Stunting ini merupakan masalah nasional sehingga sangat pas jika menjadi tahapan penting pembangunan kabinet Jokowi-Ma'ruf lima tahun kedepan. Bagaimanapun juga, pemerintahan Jokowi-JK mewarisi masalah stunting ini dari pemerintah sebelumnya, yang keadaannya sungguh mengkhawatirkan. Prevalensi stunting anak Indonesia itu sebesar 27.5% alias 1 dari 3 balita Indonesia mengalami stunting.Â
Anak Indonesia adalah masa depan bangsa, di mana mereka lah generasi yang akan membangun, memelihara dan memperjuangkan Indonesia puluhan tahun kedepan saat generasi sekarang menjadi tua lagi lemah. Sehingga pencegahan stunting memang membutuhkan kerjasama semua pihak.
Pemahaman calon ibu pada kebutuhannya dalam mengasuh anaknya akan menentukan peran keluarga besar dan anggota masyarakat di lingkungan sekitar. Jika calon ibu membisu dan diam saja, maka bagaimana mungkin orang lain paham bahwa misalnya ia mengalami masalah kekurangan gizi, tiadanya akses pada air bersih dan sanitasi, dan masalah lainnya.

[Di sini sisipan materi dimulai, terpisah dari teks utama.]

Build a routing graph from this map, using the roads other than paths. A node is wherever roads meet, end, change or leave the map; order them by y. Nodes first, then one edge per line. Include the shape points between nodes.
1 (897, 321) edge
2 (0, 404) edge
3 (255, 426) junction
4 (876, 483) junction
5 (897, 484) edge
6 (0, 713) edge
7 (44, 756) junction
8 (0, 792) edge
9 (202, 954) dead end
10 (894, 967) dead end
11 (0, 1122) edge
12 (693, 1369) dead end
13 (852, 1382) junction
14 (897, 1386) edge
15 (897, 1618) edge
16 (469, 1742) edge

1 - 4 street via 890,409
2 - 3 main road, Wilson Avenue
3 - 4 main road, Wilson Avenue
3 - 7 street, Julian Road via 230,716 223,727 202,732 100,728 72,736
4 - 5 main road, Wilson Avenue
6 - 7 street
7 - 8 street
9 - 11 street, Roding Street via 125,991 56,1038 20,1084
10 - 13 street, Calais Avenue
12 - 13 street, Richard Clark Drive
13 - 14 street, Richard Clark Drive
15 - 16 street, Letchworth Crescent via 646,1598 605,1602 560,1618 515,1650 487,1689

Semua hal terkait kehamilam harus dibicarakan agar calon ibu mendapatkan bantuan dengan segera.
"Memang sih kehamilan seorang perempuan terkesan merupakan masalah privasi sebuah keluarga. Sayangnya, masalah privasi tersebut akan berubah menjadi bumerang bahkan masalah nasional jika si anak mengalami stunting. Karena stunting tidak bisa diperbaiki setelah anak berusia 2 tahun dan dalam jangka panjang berdampak besar pada kehidupan berbangsa dan bernegara."
Oleh karena itu, sebelum memutuskan hamil, calon ibu harus memahami dulu hal-hal berikut ini yang berkaitan dengan gizi dan kesehatan lingkungan.

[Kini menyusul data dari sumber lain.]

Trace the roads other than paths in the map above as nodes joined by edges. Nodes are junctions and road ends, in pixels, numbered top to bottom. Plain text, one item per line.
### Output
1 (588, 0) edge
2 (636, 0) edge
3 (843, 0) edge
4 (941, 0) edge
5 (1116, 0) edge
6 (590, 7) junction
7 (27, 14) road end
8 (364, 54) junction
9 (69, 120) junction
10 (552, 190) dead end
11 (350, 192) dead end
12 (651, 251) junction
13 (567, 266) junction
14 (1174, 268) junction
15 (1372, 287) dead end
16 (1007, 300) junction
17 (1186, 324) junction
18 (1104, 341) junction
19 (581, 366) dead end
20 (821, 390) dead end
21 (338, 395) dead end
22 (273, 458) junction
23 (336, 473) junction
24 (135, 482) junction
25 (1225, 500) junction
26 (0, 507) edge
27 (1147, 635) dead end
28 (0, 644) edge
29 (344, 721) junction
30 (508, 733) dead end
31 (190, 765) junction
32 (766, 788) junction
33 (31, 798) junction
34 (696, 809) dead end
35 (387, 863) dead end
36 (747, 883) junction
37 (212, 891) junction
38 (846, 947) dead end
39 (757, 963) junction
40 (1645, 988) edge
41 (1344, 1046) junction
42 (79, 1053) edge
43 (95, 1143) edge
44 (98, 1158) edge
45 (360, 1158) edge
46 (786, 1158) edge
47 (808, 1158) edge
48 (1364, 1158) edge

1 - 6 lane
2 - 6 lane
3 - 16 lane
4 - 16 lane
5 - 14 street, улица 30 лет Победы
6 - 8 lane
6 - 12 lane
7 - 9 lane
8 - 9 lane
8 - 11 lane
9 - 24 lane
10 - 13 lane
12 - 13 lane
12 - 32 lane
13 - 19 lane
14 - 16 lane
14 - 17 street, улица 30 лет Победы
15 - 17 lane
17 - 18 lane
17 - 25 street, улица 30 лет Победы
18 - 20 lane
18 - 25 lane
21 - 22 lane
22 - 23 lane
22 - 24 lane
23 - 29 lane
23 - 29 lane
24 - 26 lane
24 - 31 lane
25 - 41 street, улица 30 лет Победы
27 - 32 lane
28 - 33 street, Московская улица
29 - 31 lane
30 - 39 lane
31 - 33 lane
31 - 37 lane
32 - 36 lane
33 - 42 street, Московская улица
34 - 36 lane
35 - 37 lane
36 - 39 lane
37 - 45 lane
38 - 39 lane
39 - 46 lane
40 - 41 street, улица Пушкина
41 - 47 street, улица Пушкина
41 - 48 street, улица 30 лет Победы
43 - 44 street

GIZI BAGI CALON IBU DAN BAYI
Seorang perempuan yang akan menjadi ibu dan menjalani program kehamilan, harus terlebih dahulu memahami ilmu gizi, karena hal ini berkaitan dengan nutrisi dalam tubuh calon ibu yang juga akan menjadi makanan janin. Menurut Badan Kependudukan dan Keluarga Nasional (BKKBN) terdapat 4 program selama 1.000 Hari Pertama Kehidupan (1000 HPK) yang harus diperhatikan calon ibu, mulai dari persiapan sebelum hamil; masa kehamilan; persalinan, nifas dan menyusui; dan bayi-balita.
Pemeriksaan ini dilakukan untuk memastikan bahwa rencana kehamilan misalnya tidak membahayakan kesehatan calon ibu berdasarkan usia, riwayat kesehatan seperti golongan darah, kadar hemoglobin, urin dan lain-lain. Termasuk juga gaya hidup calon ibu apakah pernah menjadi peminum alkohol dan pengguna obat-obatan terlarang atau tidak.
"Pemeriksaan kesehatan tersebut sudah dimandatkan negara lho melalui Permenkes Nomor 97 Tahun 2014 tentang Pelayanan Kesehatan Masa Sebelum Hamil, Masa Hamil, Persalinan, dan Masa Sesudah Melahirkan, Penyelenggaraan Pelayanan Kontrasepsi, serta Pelayanan Kesehatan Seksual."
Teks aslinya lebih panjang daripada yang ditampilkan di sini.